------ Source material

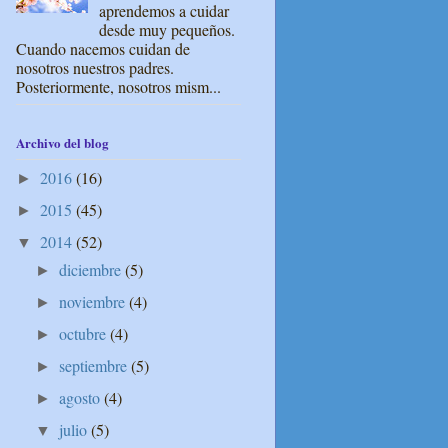
aprendemos a cuidar
desde muy pequeños.
Cuando nacemos cuidan de
nosotros nuestros padres.
Posteriormente, nosotros mism...
Archivo del blog
2016
(16)
►
2015
(45)
►
2014
(52)
▼
diciembre
(5)
►
noviembre
(4)
►
octubre
(4)
►
septiembre
(5)
►
agosto
(4)
►
julio
(5)
▼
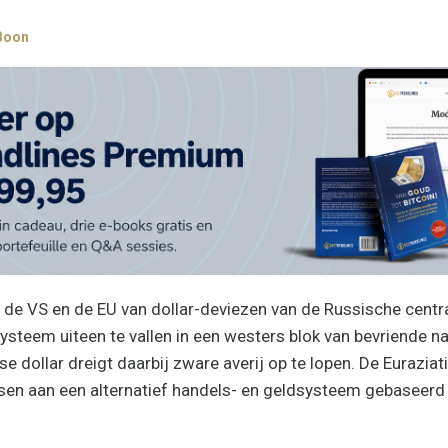
Boon
 de VS en de EU van dollar
-
deviezen van de Russische centr
steem uiteen te vallen in een westers blok van bevriende na
 dollar dreigt daarbij zware averij op te lopen.
De Eurazia
sen aan een alternatief handels- en geldsysteem gebaseerd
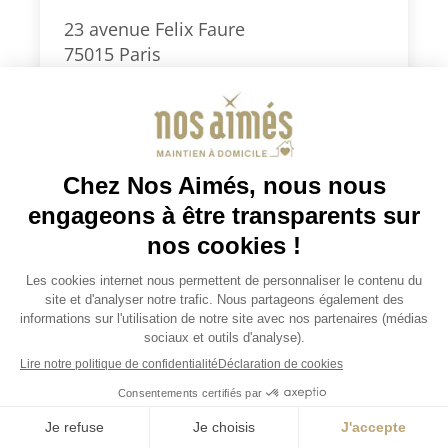
23 avenue Felix Faure
75015 Paris
0186903999
paris15@nosaimes.fr
Secteurs d’intervention : Paris Sud
(5e, 6e, 7e, 13e, 14e, 15e) et 92 Sud
(Montrouge, Clamart, Vanves,
Malakoff, Châtillon)
Je demande un devis
Consulter la fiche agence
Je demande un devis
JOBS / EMPLOIS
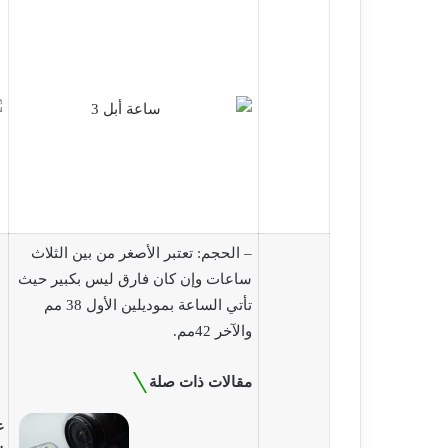
– الحجم: تعتبر الأصغر من بين الثلاث
ساعات وإن كان فارق ليس بكبير حيث
تأتي الساعة بموديلين الأول 38 مم
والآخر 42مم.
مقالات ذات صلة
م
ع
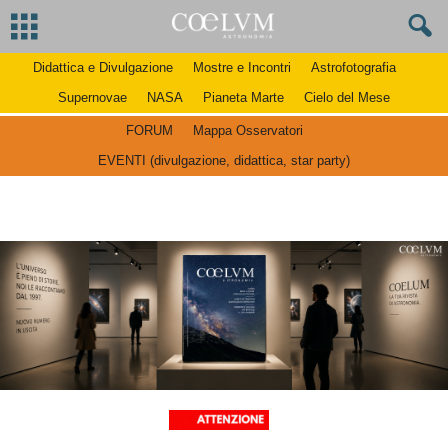
Didattica e Divulgazione
Mostre e Incontri
Astrofotografia
Supernovae
NASA
Pianeta Marte
Cielo del Mese
FORUM
Mappa Osservatori
EVENTI (divulgazione, didattica, star party)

------------

Problem requirements => Output every line of the listing above as a Markdown table with the columns "Row" and "Text", numbering the rows and leaving out blank lines. Omit the pictures from your answer.

Output for this exercise =>
| Row | Text |
|---|---|
| 1 | aprendemos a cuidar |
| 2 | desde muy pequeños. |
| 3 | Cuando nacemos cuidan de |
| 4 | nosotros nuestros padres. |
| 5 | Posteriormente, nosotros mism... |
| 6 | Archivo del blog |
| 7 | 2016 |
| 8 | (16) |
| 9 | ► |
| 10 | 2015 |
| 11 | (45) |
| 12 | ► |
| 13 | 2014 |
| 14 | (52) |
| 15 | ▼ |
| 16 | diciembre |
| 17 | (5) |
| 18 | ► |
| 19 | noviembre |
| 20 | (4) |
| 21 | ► |
| 22 | octubre |
| 23 | (4) |
| 24 | ► |
| 25 | septiembre |
| 26 | (5) |
| 27 | ► |
| 28 | agosto |
| 29 | (4) |
| 30 | ► |
| 31 | julio |
| 32 | (5) |
| 33 | ▼ |
| 34 | Boon |
| 35 |  de VS en de EU van dollar |
| 36 | - |
| 37 | deviezen van de Russische centr |
| 38 | steem uiteen te vallen in een westers blok van bevriende na |
| 39 |  dollar dreigt daarbij zware averij op te lopen. |
| 40 | De Eurazia |
| 41 | sen aan een alternatief handels- en geldsysteem gebaseerd |
| 42 | 23 avenue Felix Faure |
| 43 | 75015 Paris |
| 44 | 0186903999 |
| 45 | paris15@nosaimes.fr |
| 46 | Secteurs d’intervention : Paris Sud |
| 47 | (5e, 6e, 7e, 13e, 14e, 15e) et 92 Sud |
| 48 | (Montrouge, Clamart, Vanves, |
| 49 | Malakoff, Châtillon) |
| 50 | Je demande un devis |
| 51 | Consulter la fiche agence |
| 52 | Je demande un devis |
| 53 | JOBS / EMPLOIS |
| 54 | – الحجم: تعتبر الأصغر من بين الثلاث |
| 55 | ساعات وإن كان فارق ليس بكبير حيث |
| 56 | تأتي الساعة بموديلين الأول 38 مم |
| 57 | والآخر 42مم. |
| 58 | مقالات ذات صلة |
| 59 | م |
| 60 | ع |
| 61 | Didattica e Divulgazione |
| 62 | Mostre e Incontri |
| 63 | Astrofotografia |
| 64 | Supernovae |
| 65 | NASA |
| 66 | Pianeta Marte |
| 67 | Cielo del Mese |
| 68 | FORUM |
| 69 | Mappa Osservatori |
| 70 | EVENTI (divulgazione, didattica, star party) |